[start]

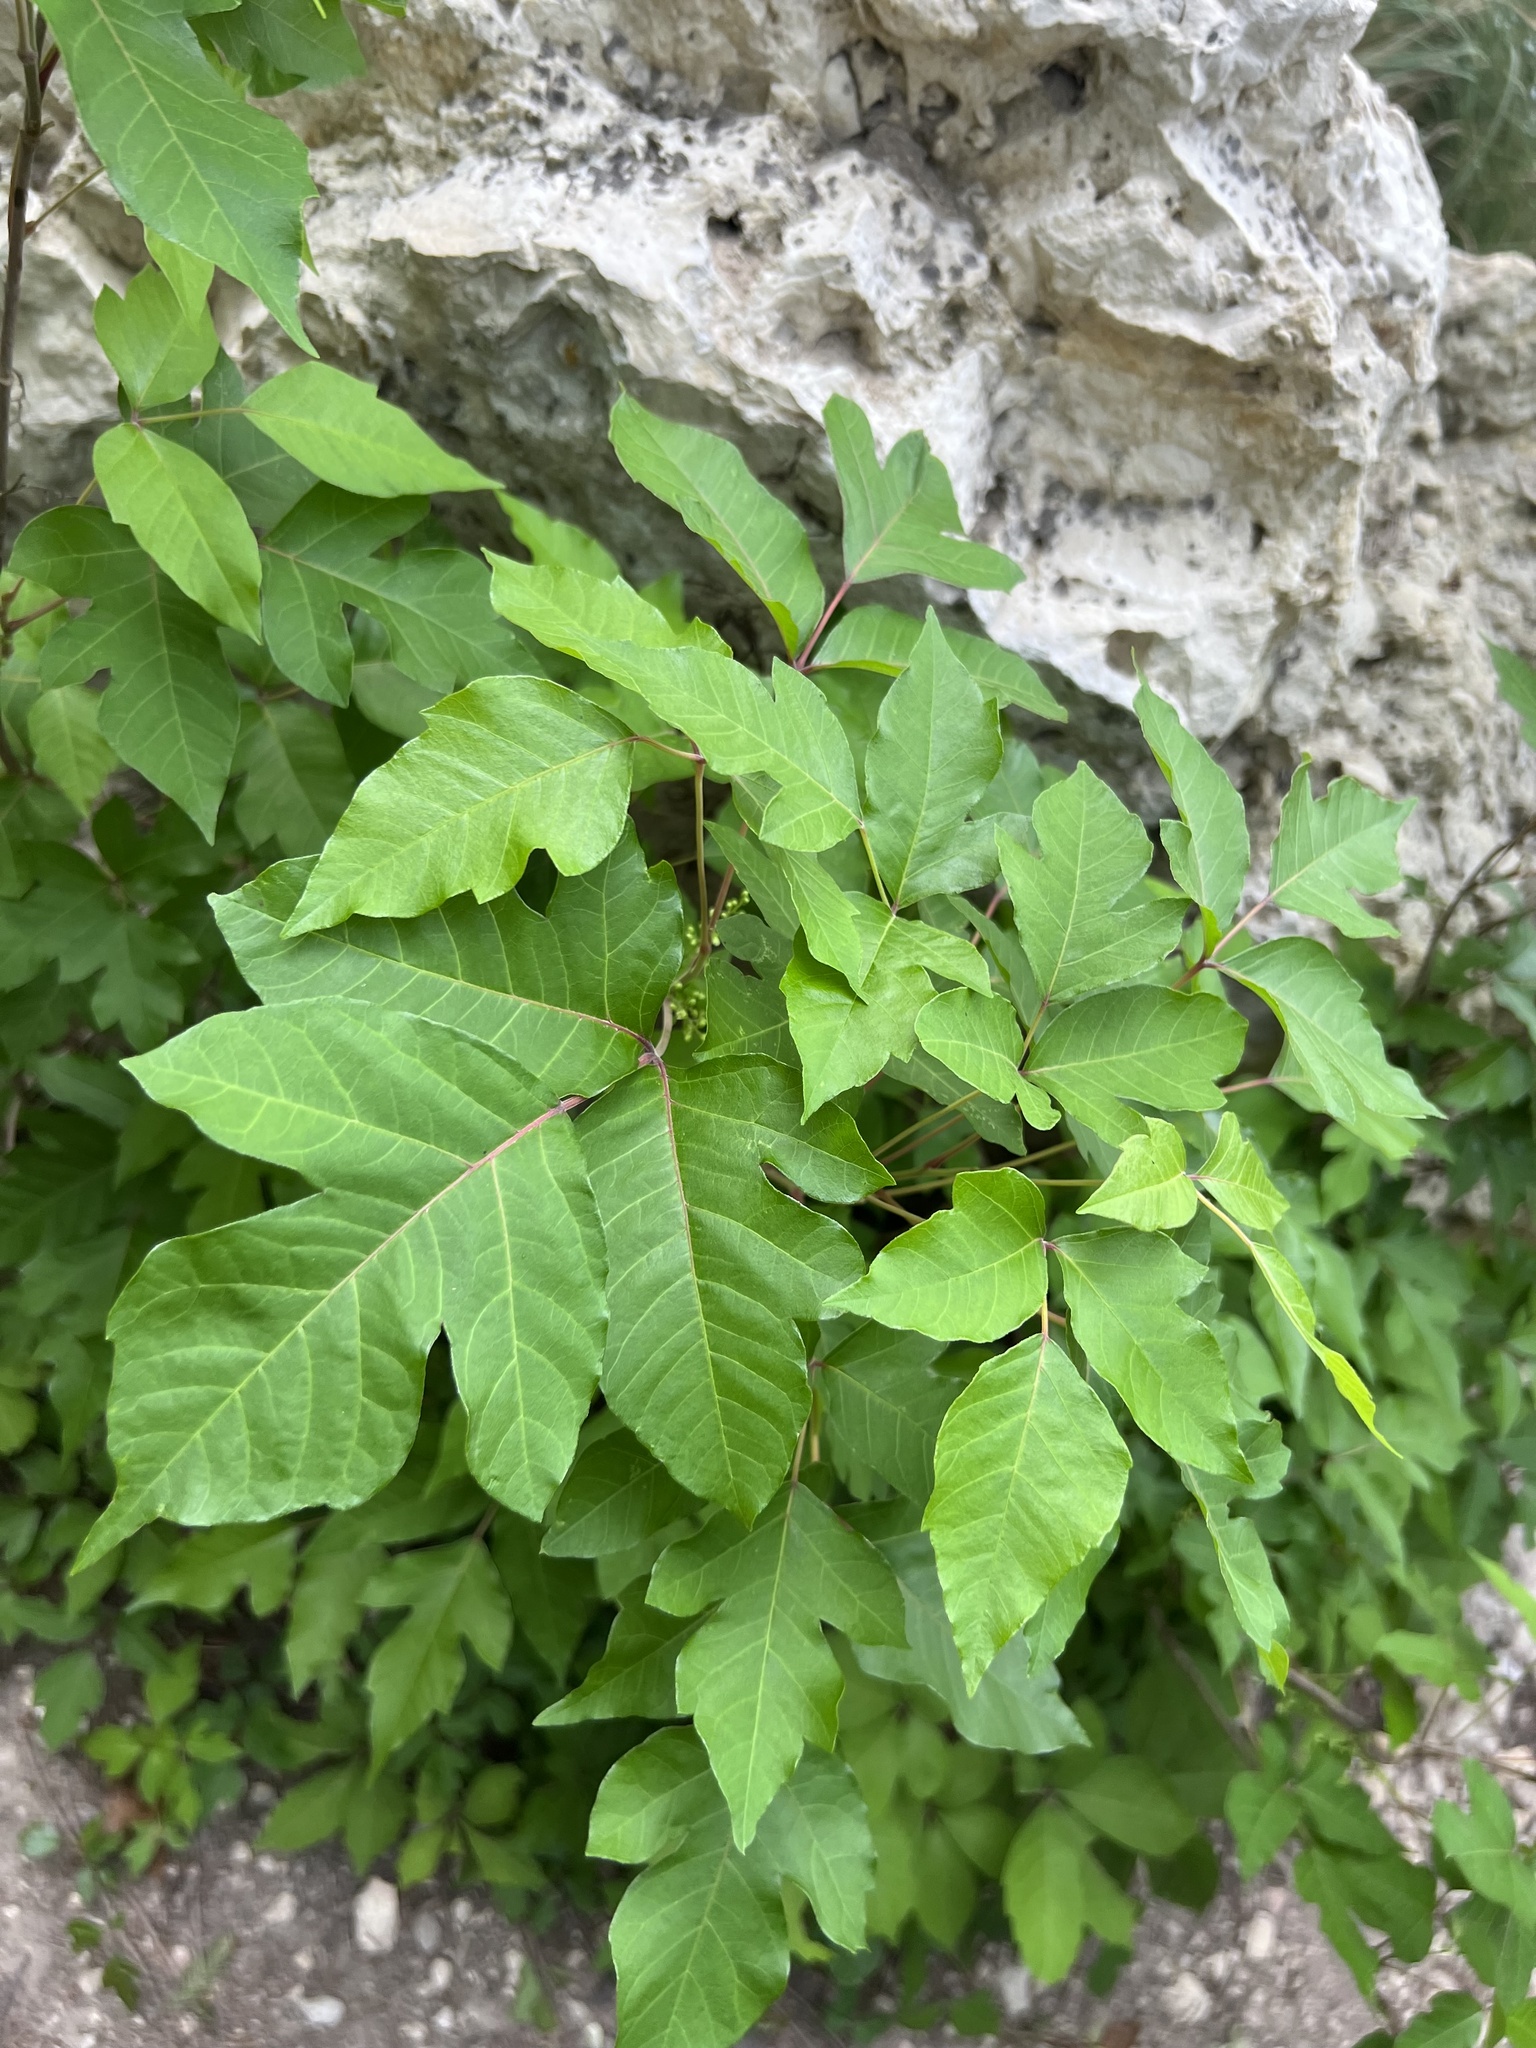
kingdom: Plantae
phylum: Tracheophyta
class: Magnoliopsida
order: Sapindales
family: Anacardiaceae
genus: Toxicodendron
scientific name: Toxicodendron radicans
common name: Poison ivy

[end]

__What you should do__:
Rewrite the lines of every record as a single numbered list, omitting any blank lines. Leave the pictures out of the list.

__Response to this task__:
1. kingdom: Plantae
2. phylum: Tracheophyta
3. class: Magnoliopsida
4. order: Sapindales
5. family: Anacardiaceae
6. genus: Toxicodendron
7. scientific name: Toxicodendron radicans
8. common name: Poison ivy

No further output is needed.